At some point in the morning everyone was supposed to have mixed these two colours. The next stage was to set about mixing the found primaries and their complementaries again, but this time in enough quantity to start making other mixes. This itself took some time; even though students had made notes on the mixes, remixing larger quantities was hard, it wasn’t just a case of remixing proportionally larger amounts, mixing would always need to be optically judged, in particular tonal value changed due to the fact that larger amounts were perceived differently due to the continuing change in visual context.
Once mixed, the colours were gradually added to each other. Tiny amounts of mid red to mid green, tiny amounts of mid green to mid red.  Students would have to watch the mix carefully, it should stay on mid. Of course the colours gradually moved into the neutrals as they negated each other, but these neutrals were very different as you examined each student’s individual worksheet. We would put these sheets up and read from the pencil notes. Winsor and Newton Artists’ Oil colour would produce far less ‘greying out’ and you could get much closer to a black mix than with using cheap student grade paints. We would point out how whiting added to cheap paint mixes made them ‘pale out’.
By the end of the day students should have produced six mixes (blue/orange, orange/blue, red/green, green/red, yellow/violet and violet/yellow. (It might seem perverse to make students do both blue to orange and orange to blue mixes but doing this really got them to understand pigment staining power.)
The organic nature of the shapes that would be made by the different colour mixes would help students illustrate the pigment staining power. For instance, some pigments, such as Prussian blue had enormous staining power, a tiny amount would effect a change on another pigment, whilst others, such as yellow had to work hard to effect change.  Therefore as mixes were made patches of colours emerged with smaller or larger qualities of pigment that had been used for the mixing. More yellow needed than Prussian blue etc.
Finally the neutrals were compared. These were seen as vital colours that could be used in various ways to bring back life and movement into a coloured surface.
The quality of a blue/orange mix would be examined. Often the cool aspect of a blue/orange neutral would be picked out in comparison to the green/red mix which seemed to stay warmer. (In theory they should be the same, but in reality paints have limitations and it was these limitations that were of interest to us). The issue was, look carefully, you might expect one thing to happen, but because of the chemical consistency of the paint and different manufacturer’s individual grinding techniques (the toothpaste quality that comes from over grinding), unexpected things will occur. The job of the painter is to look and respond.

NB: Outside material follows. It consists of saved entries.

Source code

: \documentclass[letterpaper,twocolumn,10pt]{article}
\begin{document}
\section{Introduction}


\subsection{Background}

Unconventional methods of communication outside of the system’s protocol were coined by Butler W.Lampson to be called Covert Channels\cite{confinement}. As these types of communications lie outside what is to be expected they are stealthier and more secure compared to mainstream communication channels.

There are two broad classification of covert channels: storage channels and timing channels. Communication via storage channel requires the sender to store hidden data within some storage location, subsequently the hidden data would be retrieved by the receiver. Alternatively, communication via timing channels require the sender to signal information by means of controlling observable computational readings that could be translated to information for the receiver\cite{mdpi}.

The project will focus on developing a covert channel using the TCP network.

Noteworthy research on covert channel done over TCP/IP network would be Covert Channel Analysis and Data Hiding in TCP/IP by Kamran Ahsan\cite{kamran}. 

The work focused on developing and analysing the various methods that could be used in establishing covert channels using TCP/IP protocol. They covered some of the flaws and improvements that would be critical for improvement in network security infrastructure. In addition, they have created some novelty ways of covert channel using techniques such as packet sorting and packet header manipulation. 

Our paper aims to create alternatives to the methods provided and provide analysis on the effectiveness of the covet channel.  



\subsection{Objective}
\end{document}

Finally we would have some pigment in powder form available and students could get small amounts of it to add into their mixes. They would be asked to look at the ‘bite’ and ‘tooth’ of the mix as well as the opaqueness and covering power. Hopefully they also achieved better neutral mixes, some students if I can remember rightly sometimes managing to get mixes very close to actual black.
At a later time during the course if students went on to specialise in painting they would get an introduction to grounds and under-painting etc. but at this point it was useful to see who just loved moving the stuff around and mixing it.
Because I was running a print area, I used to have glass and stone grinding slabs, oils and powder pigments, so I used to get heavily involved with this, students coming to me, often with Patrick in tow, to have extra 'oomph' added to their mix by grinding in pure pigment. Patrick would just test it for 'tooth' once ground, "a little more oil I think" or "it's still too much like toothpaste".